Video card not seen?

Gary Roberts
Gary Roberts
Moderator
Joined: 9 Feb 05
Posts: 5872
Credit: 117680372605
RAC: 35166989

Here are some thoughts on

Here are some thoughts on what you might see and what you need to do.

You have the following tasks on board:-

BRP6 - 21 GPU tasks, names start with PM0102...
BRP4G - 99 GPU tasks, names start with p2030...
FGRP4 - 8 CPU tasks, names start with LATeah0159E...
FGRPB1 - 40 CPU tasks, names start with LATeah0001L...
O1AS20-100T - 117 CPU tasks, names start with h1_0049.95... or h1_0050.00...
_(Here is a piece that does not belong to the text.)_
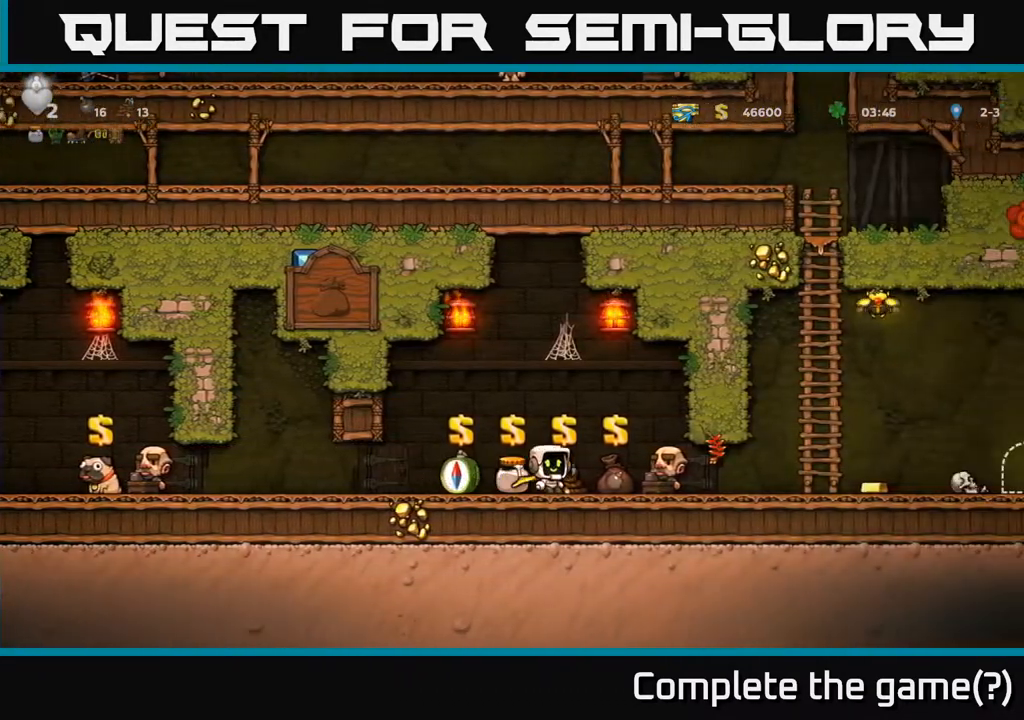
{"buttons": [], "left_stick": "center", "right_stick": "center", "events": [[83, "DPAD_RIGHT", "up"]]}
When you have the GPU at its proper speed, you shouldn't have any problem completing all GPU tasks within the deadline. I estimate the BRP6 tasks should take between 1-2 days max and the BRP4G a further few days, say 7 days max for both types. The deadline is a full 14 days.

For the CPU tasks it's quite different. The 117 O1AST tasks will probably take 8-10 hours each. maybe you'll get lucky and they might take less but the risk is that they'll take even longer. With 6 cores running you may be able to get about 15 done per day but it could well be less than that. let's say you get 12 which means you can do 72 in the remaining 6 days to deadline. You may well need to abort more than 40 of these to get a workable balance remaining. These should be running first because of their shorter deadlines. To modify my previous comments (having thought some more) please make sure that all tasks whose names start with LATeah... (ie all 14 day deadlines) are currently suspended on the tasks tab of BOINC manager. This will make sure that we get as many GW tasks as possible done before deadline. Make sure you have at least 12 h1_... tasks ready to start in addition to the 6 currently running. This should represent around a full days work and you should get in the habit of checking (say twice daily) and freeing new tasks from suspension as current ones complete.
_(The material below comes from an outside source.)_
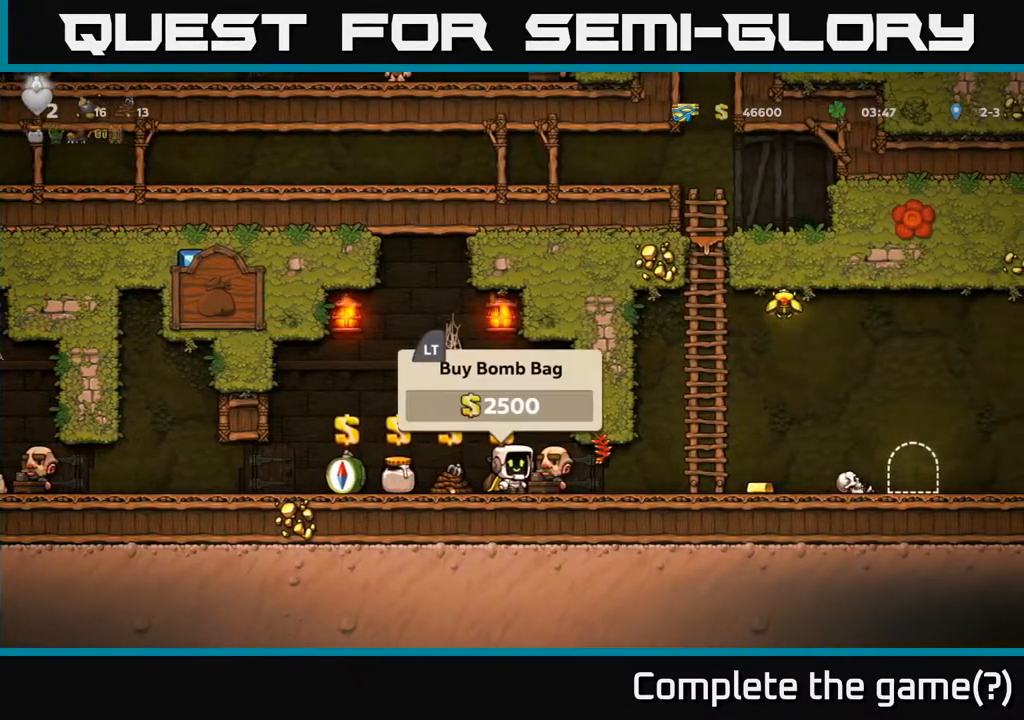
{"buttons": ["L2"], "left_stick": "center", "right_stick": "center", "events": [[433, "L2", "down"]]}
As you complete tasks, the estimates should return to normal. This will be driven mostly by GPU tasks completing quickly. When you have at least 5-10 completed h1_... tasks, make an estimate of the average crunch time and work out how many can complete before the deadline. You will most certainly need to abort quite a few.

Both types of LATeah... tasks should be quite a bit faster and the 48 in total should be able to be completed in maybe 2-3 days at worst. This is why you will be able to leave these suspended while the h1_... tasks are running. They have 14 day deadlines and there will be sufficient time to crunch them once the deadline for the h1_... tasks has passed.

Please have a think about the above and ask about anything that is unclear. Please report anything that seems to be not behaving as predicted. There could easily be discrepancies in the estimates given but these will be easily adjusted when the real values are known.

Cheers,
Gary.

Gary Roberts
Gary Roberts
Moderator
Joined: 9 Feb 05
Posts: 5872
Credit: 117680372605
RAC: 35166989

John, With the problem of

John,

With the problem of your work cache settings, I thought I'd better check other computers on your account. I found this particular one that has 335 tasks in progress, all of which are now within a day or two of deadline. The machine would appear to be not running at all since nothing has been returned for a very long time.

It's quite OK to change your mind and withdraw a machine from crunching. If you do that would you please have the courtesy to abort and return the surplus at that time rather than just letting them 'wither on the vine' so to speak. The tasks are cluttering up the database and can't be reissued to someone else while you keep them 'locked up'.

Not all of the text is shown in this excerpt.